» KUTIPAN
##############################

Yang menarik pada bagian ini, Maghribi juga mendiskusikan sebuah artikel dari George Makdisi tentang—kemungkinan—Ibn Taimiyyah yang seorang sufi atau anggota dari sebuah tarekat Qadiriyah. Dari hasil perbandingan dengan literatur , Maghribi menyimpulkan bahwa kesimpulan Makdisi tersebut terlalu berani dan lemah. Karena ada beberapa hal, pertama adalah, Makdisi, sebagaimana disampaikan oleh Maghribi, salah dalam membedakan antara Muhammad bin Abd al-Hadi (w. 1343) yang mana merupakan murid lagsung dari Ibn Taimiyyah dengan Yusuf bin Abd Hadi (w. 1503), yang terakhir terlampau hampir satu abad dari Ibn Taimiyyah. Kedua, mengenai keanggotaan Ibn Taimiyyah dengan tarekat Qadiriyah. Makdisi menyandarkan bahwa Ibn Taimiyyah memberikan komentar pada karya Abd al-Qadir Jailani yang berjudul Futuh Al-Gayb. Kesimpulan ini terlalu tergesa-gesa karena tidak ada bukti bahwa Ibn Taimiyyah merupakan anggota Qadiriyah dan komentar tersebut adalah bentuk apresiasi dan rasa hormat saja kepada Abd Al-Qadir al-Jailani.
Sekali lagi, dalam buku ini, Maghribi telah membuka gerbang kepada kajian Ibn Taimiyyah atau Taymiyyah Studies. Hal ini dibuktikan pada Bab 3 ini, Maghribi menyajikan beberpa karya-karya dari Ibn Taimiyyah itu sendiri. Maghribi mengulas beberapa karya Ibn Taimiyyah dari segi tema, bahasa, dan gaya dan fokus dari setiap Karya Ibn Taimiyyah. Hal ini juga merujuk pada catatan kaki yang ia tulis yang juga merujuk kepada karya sarjana Taymiyyan yang berasal dari Barat.

##############################

» BARIS YANG DIBERIKAN
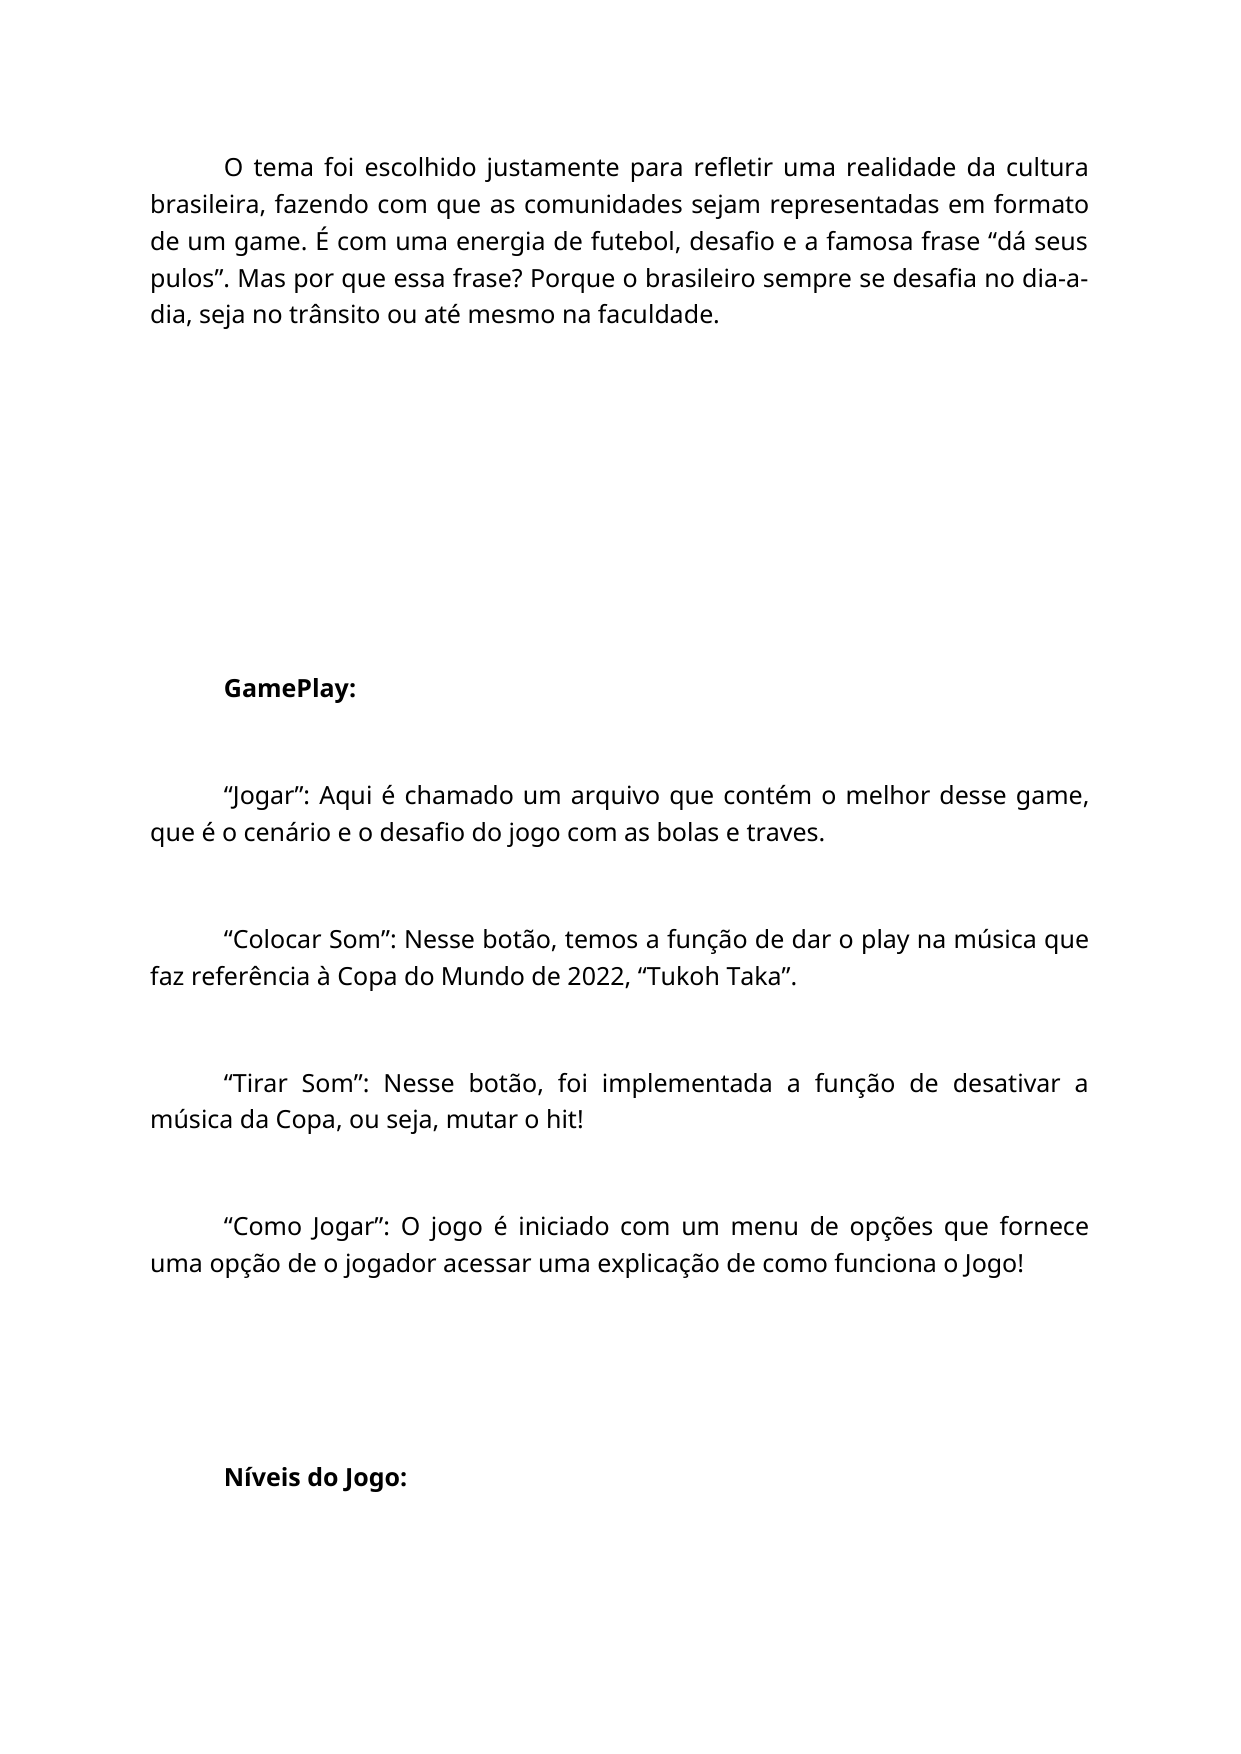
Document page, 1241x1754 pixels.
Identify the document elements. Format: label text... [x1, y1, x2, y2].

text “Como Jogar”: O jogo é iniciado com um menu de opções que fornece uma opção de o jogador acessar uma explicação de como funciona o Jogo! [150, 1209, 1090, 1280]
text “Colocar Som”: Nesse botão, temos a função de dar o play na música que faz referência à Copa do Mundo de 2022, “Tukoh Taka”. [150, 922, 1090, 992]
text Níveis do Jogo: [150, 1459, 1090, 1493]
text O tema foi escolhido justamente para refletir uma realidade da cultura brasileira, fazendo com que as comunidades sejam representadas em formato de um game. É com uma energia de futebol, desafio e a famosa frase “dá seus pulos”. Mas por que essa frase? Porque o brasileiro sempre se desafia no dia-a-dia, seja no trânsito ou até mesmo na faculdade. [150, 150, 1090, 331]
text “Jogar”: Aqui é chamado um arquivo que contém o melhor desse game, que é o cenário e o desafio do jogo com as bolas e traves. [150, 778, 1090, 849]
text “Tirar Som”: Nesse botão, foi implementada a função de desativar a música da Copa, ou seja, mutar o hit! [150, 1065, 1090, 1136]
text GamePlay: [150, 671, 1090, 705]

##############################

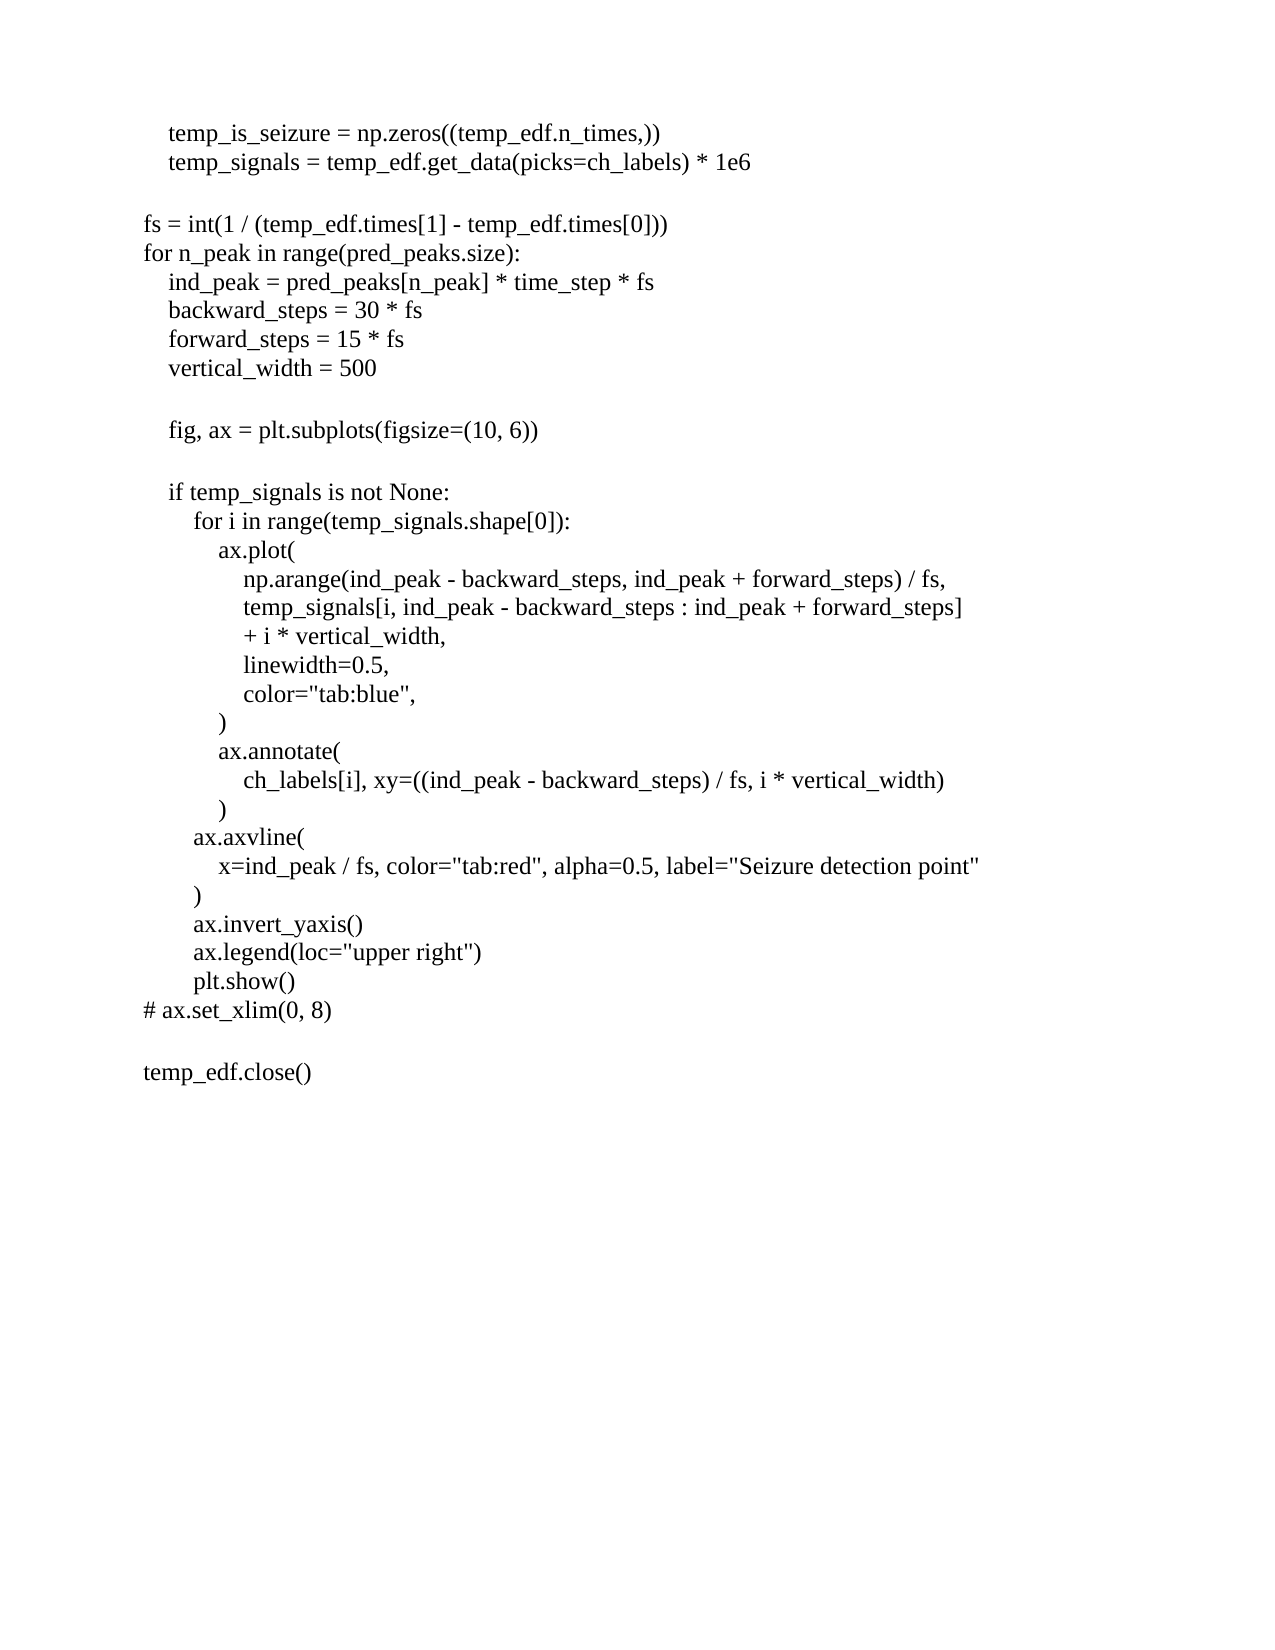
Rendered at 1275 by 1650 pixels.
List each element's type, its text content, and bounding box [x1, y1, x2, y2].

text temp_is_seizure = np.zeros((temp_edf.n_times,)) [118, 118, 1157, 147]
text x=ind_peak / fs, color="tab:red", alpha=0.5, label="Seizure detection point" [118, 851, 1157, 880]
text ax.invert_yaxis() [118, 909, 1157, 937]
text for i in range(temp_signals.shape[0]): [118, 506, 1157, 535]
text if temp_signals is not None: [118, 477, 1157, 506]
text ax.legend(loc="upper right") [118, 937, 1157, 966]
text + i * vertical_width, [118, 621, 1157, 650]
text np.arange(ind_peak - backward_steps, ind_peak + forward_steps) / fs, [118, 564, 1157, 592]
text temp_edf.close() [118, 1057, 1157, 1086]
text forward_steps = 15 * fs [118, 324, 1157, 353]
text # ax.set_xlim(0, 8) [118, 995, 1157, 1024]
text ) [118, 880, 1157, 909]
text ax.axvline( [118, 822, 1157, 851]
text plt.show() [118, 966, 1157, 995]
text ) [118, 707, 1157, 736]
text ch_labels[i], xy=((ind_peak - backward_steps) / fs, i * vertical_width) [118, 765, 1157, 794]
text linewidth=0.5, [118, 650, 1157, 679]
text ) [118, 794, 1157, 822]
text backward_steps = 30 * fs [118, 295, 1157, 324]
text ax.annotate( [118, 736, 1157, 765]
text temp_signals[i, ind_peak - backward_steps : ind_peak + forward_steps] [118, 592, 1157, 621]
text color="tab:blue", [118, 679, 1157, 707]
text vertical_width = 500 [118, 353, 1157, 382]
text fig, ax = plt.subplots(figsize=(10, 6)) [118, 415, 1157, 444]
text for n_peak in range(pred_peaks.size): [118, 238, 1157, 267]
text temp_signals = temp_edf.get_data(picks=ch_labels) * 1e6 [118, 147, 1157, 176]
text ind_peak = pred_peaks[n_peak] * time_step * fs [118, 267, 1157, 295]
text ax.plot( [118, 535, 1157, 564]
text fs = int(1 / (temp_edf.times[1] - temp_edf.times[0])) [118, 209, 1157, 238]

##############################

» RINCIAN TUGAS
Teruskan kutipan tentang buku Maghribi mengenai Ibn Taimiyyah, dimulai setelah kalimat terakhirnya.

» JAWABAN TUGAS
BAB 4 : IBN TAIMIYYAH DAN PARA SUFI SUNNI
Buku ini juga menghadirkan pergulatan pemikiran dan respon Ibn Taimiyyah dari kalangan Sufi Sunni (Bab 4) dan Sufi Falsafi (5). Yang dituliskan dari bab ini adalah bagaimana Ibn Taimiyyah merespon pemikiran dan praktik tasawuf baik dari kalangan sunni atau falsafi.
Sebagaimana yang sudah disinggung, bahwa Ibn Taimiyyah ketika merespon suatu pemikiran, maka ia akan mempelajari dahulu pemikiran mereka kemudian memberikan kritik dan menfdefinisikan ulang atau rekonstruksi dari dari pemikiran tersebut. Pada bagian ini hanya dituliskan tiga tokoh saja, yaitu : al-Qusyairi, Abd al-Qadir al-Jilani dan Imam al-Ghazali.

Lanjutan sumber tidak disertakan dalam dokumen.